Стануэсса, как могла, спрятала лицо в головной платок, пыталась дышать через него, делая редкие осторожные вдохи и сотрясаясь от мощи обрушившейся стихии. Она помнила слова господина Харфиза: «Риха-хаттан не бывает долгим». Но не долгим, это сколько? Минута, пять, десять? Или час? Тогда точно с нее сорвет всю одежду вместе с кожей. Оставалось лишь жаться к верблюду и молиться! Молиться кому? Ее родным северным богам? Есть ли в этом безумстве песка и ветра защита Волгартом и Алеидой?
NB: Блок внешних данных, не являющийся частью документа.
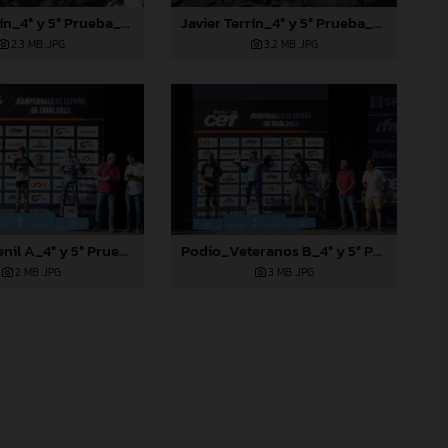
Javier Terrín_4ª y 5ª Prueba_Pobladura de las Regueras (León)
Javier Terrín_4ª y 5ª Prueba_Pobladura de las Regueras (León)
2,3 MB
.JPG
3,2 MB
.JPG
Podio Juvenil A_4ª y 5ª Prueba_Pobladura de las Regueras (León)
Podio_Veteranos B_4ª y 5ª Prueba_Pobladura de las Regueras (León)
2 MB
.JPG
3 MB
.JPG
Эриса начала мысленно взывать к вечным: не шепча, как обычно, а мысленно выкрикивая их имена. Но от этого лишь сильнее становились удары ветра и больнее хлестали струи песка по ногам. Стануэсса вспомнила Лурация, его слова в тех довольно вольных рассуждениях о вечных, которые иногда он допускал. Ведь ее любимый пятидесятилетний «мальчик» был особо искушен и мудр в поднебесных темах, обладал более глубоким миропониманием, чем она. И говорил Лураций, что есть множество богов. Столько, столько мы позволяем себе допустить, и помощь от них, и благословение, и наказание – все это имеет такую силу, которой мы сами этих богов наделяем. Но как же это сложно! Как понять в минуту смертельной опасности, к кому взывать с просьбой о защите, если в остальное время своей жизни о богах не слишком думаешь? Наверное, это и справедливо: если ты живешь жизнью только для себя, то и рассчитывай только на себя.